EXERCISE GOAL:
Since pictures do not belong in the copy, please repeat every record below exactly without them.

INFORMATION GIVEN:

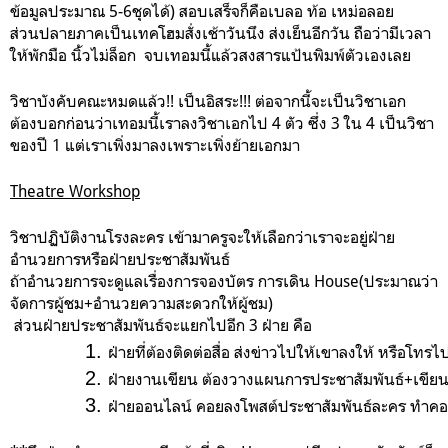
ข้อมูลประมาณ 5-6ชุดได้) สอบเสร็จก็คือเบลอ ท้อ เหม่อลอย
ส่วนปลายภาคเป็นเทคโฮมสั่งเช้าวันนึง ส่งเย็นอีกวัน ถือว่ามีเวลา
ให้พักมือ นิ้วไม่ล็อก จบเทอมนี้แล้วสงสารแป้นพิมพ์ตัวเองเลย
วิชาบังคับคณะหมดแล้ว!! เป็นอิสระ!!! ต่อจากนี้จะเป็นวิชาเอก
ต้องบอกก่อนว่าเทอมนี้เราลงวิชาเอกไป 4 ตัว ซึ่ง 3 ใน 4 เป็นวิชา
ของปี 1 แต่เราเพิ่งมาลงเพราะเพิ่งย้ายเอกมา
Theatre Workshop
วิชาปฏิบัติงานโรงละคร เข้ามาครูจะให้เลือกว่าเราจะอยู่ฝ่าย
อำนวยการหรือฝ่ายประชาสัมพันธ์
ถ้าอำนวยการจะดูแลเรื่องการจองบัตร การเดิน House(ประมาณว่า
จัดการผู้ชม+อำนวยความสะดวกให้ผู้ชม)
ส่วนฝ่ายประชาสัมพันธ์จะแยกไปอีก 3 ฝ่าย คือ
ฝ่ายที่ต้องติดต่อสื่อ ส่งข่าวไปให้เขาลงให้ หรือโ
ฝ่ายงานเขียน ต้องวางแผนการประชาสัมพันธ์+เขียนข่าว
ฝ่ายออนไลน์ คอยลงโพสต์ประชาสัมพันธ์ละคร ทำคอ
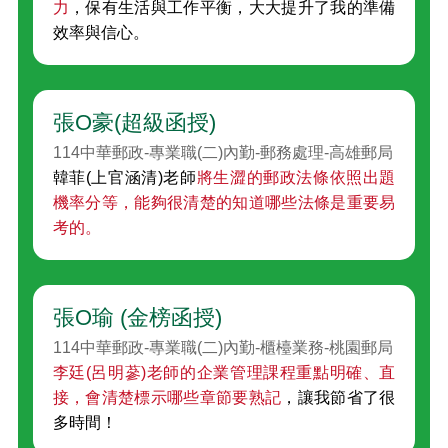
力
，保有生活與工作平衡，大大提升了我的準備
效率與信心。
張O豪(超級函授)
114中華郵政-專業職(二)內勤-郵務處理-高雄郵局
韓菲(上官涵清)老師
將生澀的郵政法條依照出題
機率分等，能夠很清楚的知道哪些法條是重要易
考的。
張O瑜 (金榜函授)
114中華郵政-專業職(二)內勤-櫃檯業務-桃園郵局
李廷(呂明蔘)老師的企業管理課程重點明確、直
接，會清楚標示哪些章節要熟記
，讓我節省了很
多時間！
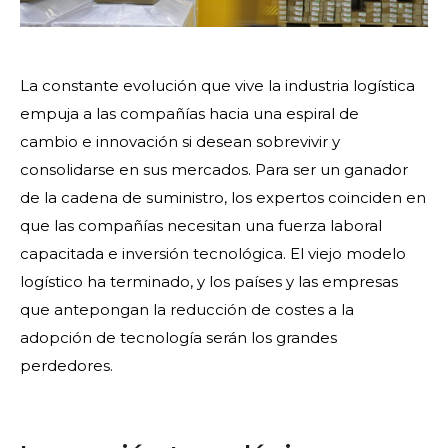
La constante evolución que vive la industria logística
empuja a las compañías hacia una espiral de
cambio e innovación si desean sobrevivir y
consolidarse en sus mercados. Para ser un ganador
de la cadena de suministro, los expertos coinciden en
que las compañías necesitan una fuerza laboral
capacitada e inversión tecnológica. El viejo modelo
logístico ha terminado, y los países y las empresas
que antepongan la reducción de costes a la
adopción de tecnología serán los grandes
perdedores.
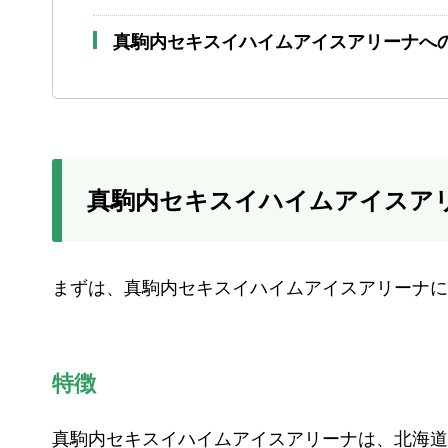
真駒内セキスイハイムアイスアリーナへ
真駒内セキスイハイムアイスア
まずは、真駒内セキスイハイムアイスアリーナに
特徴
真駒内セキスイハイムアイスアリーナは、北海道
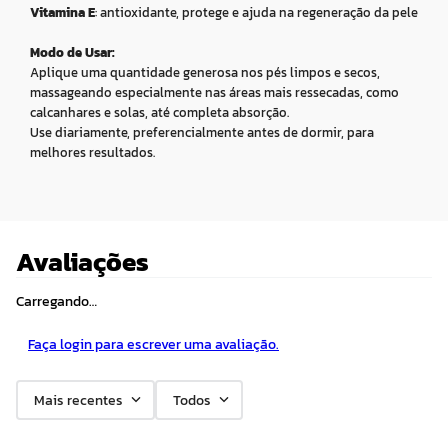
Vitamina E
: antioxidante, protege e ajuda na regeneração da pele
Modo de Usar:
Aplique uma quantidade generosa nos pés limpos e secos,
massageando especialmente nas áreas mais ressecadas, como
calcanhares e solas, até completa absorção.
Use diariamente, preferencialmente antes de dormir, para
melhores resultados.
Avaliações
Carregando…
Faça login para escrever uma avaliação.
Mais recentes
Todos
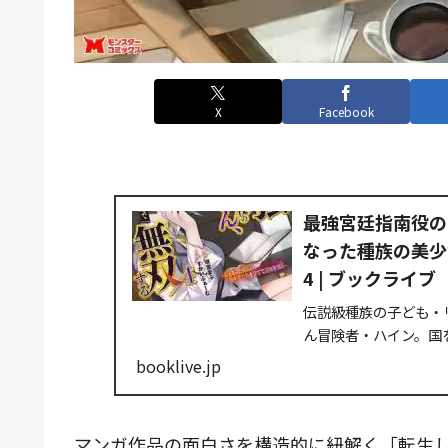
X
Facebook
最強宮廷指南役の
なった種族の美少
4 | ブックライブ
伝説級種族の子ども・
ん冒険者・ハイン。国
領主として、とある領
booklive.jp
の弟子であり、今や...
マンガ作品の面白さを構造的に紐解く「転生し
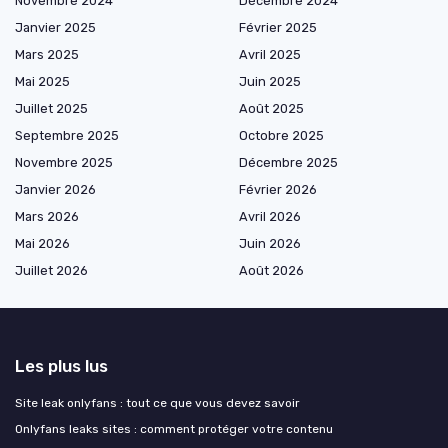
Novembre 2024
Décembre 2024
Janvier 2025
Février 2025
Mars 2025
Avril 2025
Mai 2025
Juin 2025
Juillet 2025
Août 2025
Septembre 2025
Octobre 2025
Novembre 2025
Décembre 2025
Janvier 2026
Février 2026
Mars 2026
Avril 2026
Mai 2026
Juin 2026
Juillet 2026
Août 2026
Les plus lus
Site leak onlyfans : tout ce que vous devez savoir
Onlyfans leaks sites : comment protéger votre contenu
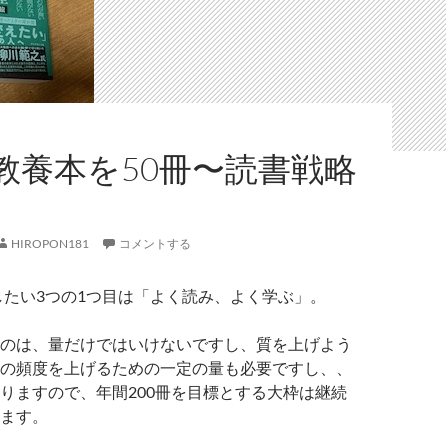
教養本を50冊〜読書戦略
HIROPON181
コメントする
識したい3つの1つ目は「よく読み、よく学ぶ」。
のは、量だけではいけないですし、質を上げよう
の頻度を上げるための一定の量も必要ですし、、
りますので、年間200冊を目標とする大枠は継続
ます。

ANSWER SPACE:
ข้อมูลประมาณ 5-6ชุดได้) สอบเสร็จก็คือเบลอ ท้อ เหม่อลอย
ส่วนปลายภาคเป็นเทคโฮมสั่งเช้าวันนึง ส่งเย็นอีกวัน ถือว่ามีเวลา
ให้พักมือ นิ้วไม่ล็อก จบเทอมนี้แล้วสงสารแป้นพิมพ์ตัวเองเลย
วิชาบังคับคณะหมดแล้ว!! เป็นอิสระ!!! ต่อจากนี้จะเป็นวิชาเอก
ต้องบอกก่อนว่าเทอมนี้เราลงวิชาเอกไป 4 ตัว ซึ่ง 3 ใน 4 เป็นวิชา
ของปี 1 แต่เราเพิ่งมาลงเพราะเพิ่งย้ายเอกมา
Theatre Workshop
วิชาปฏิบัติงานโรงละคร เข้ามาครูจะให้เลือกว่าเราจะอยู่ฝ่าย
อำนวยการหรือฝ่ายประชาสัมพันธ์
ถ้าอำนวยการจะดูแลเรื่องการจองบัตร การเดิน House(ประมาณว่า
จัดการผู้ชม+อำนวยความสะดวกให้ผู้ชม)
ส่วนฝ่ายประชาสัมพันธ์จะแยกไปอีก 3 ฝ่าย คือ
ฝ่ายที่ต้องติดต่อสื่อ ส่งข่าวไปให้เขาลงให้ หรือโ
ฝ่ายงานเขียน ต้องวางแผนการประชาสัมพันธ์+เขียนข่าว
ฝ่ายออนไลน์ คอยลงโพสต์ประชาสัมพันธ์ละคร ทำคอ
力
，保有生活與工作平衡，大大提升了我的準備
效率與信心。
張O豪(超級函授)
114中華郵政-專業職(二)內勤-郵務處理-高雄郵局
韓菲(上官涵清)老師
將生澀的郵政法條依照出題
機率分等，能夠很清楚的知道哪些法條是重要易
考的。
張O瑜 (金榜函授)
114中華郵政-專業職(二)內勤-櫃檯業務-桃園郵局
李廷(呂明蔘)老師的企業管理課程重點明確、直
接，會清楚標示哪些章節要熟記
，讓我節省了很
多時間！
La constante evolución que vive la industria logística
empuja a las compañías hacia una espiral de
cambio e innovación si desean sobrevivir y
consolidarse en sus mercados. Para ser un ganador
de la cadena de suministro, los expertos coinciden en
que las compañías necesitan una fuerza laboral
capacitada e inversión tecnológica. El viejo modelo
logístico ha terminado, y los países y las empresas
que antepongan la reducción de costes a la
adopción de tecnología serán los grandes
perdedores.
真駒内セキスイハイムアイスアリーナへ
真駒内セキスイハイムアイスア
まずは、真駒内セキスイハイムアイスアリーナに
特徴
真駒内セキスイハイムアイスアリーナは、北海道
Vitamina E
: antioxidante, protege e ajuda na regeneração da pele
Modo de Usar:
Aplique uma quantidade generosa nos pés limpos e secos,
massageando especialmente nas áreas mais ressecadas, como
calcanhares e solas, até completa absorção.
Use diariamente, preferencialmente antes de dormir, para
melhores resultados.
Avaliações
Carregando…
Faça login para escrever uma avaliação.
Mais recentes
Todos
X
Facebook
最強宮廷指南役の
なった種族の美少
4 | ブックライブ
伝説級種族の子ども・
ん冒険者・ハイン。国
領主として、とある領
booklive.jp
の弟子であり、今や...
マンガ作品の面白さを構造的に紐解く「転生し
Novembre 2024
Décembre 2024
Janvier 2025
Février 2025
Mars 2025
Avril 2025
Mai 2025
Juin 2025
Juillet 2025
Août 2025
Septembre 2025
Octobre 2025
Novembre 2025
Décembre 2025
Janvier 2026
Février 2026
Mars 2026
Avril 2026
Mai 2026
Juin 2026
Juillet 2026
Août 2026
Les plus lus
Site leak onlyfans : tout ce que vous devez savoir
Onlyfans leaks sites : comment protéger votre contenu
教養本を50冊〜読書戦略
HIROPON181
コメントする
識したい3つの1つ目は「よく読み、よく学ぶ」。
のは、量だけではいけないですし、質を上げよう
の頻度を上げるための一定の量も必要ですし、、
りますので、年間200冊を目標とする大枠は継続
ます。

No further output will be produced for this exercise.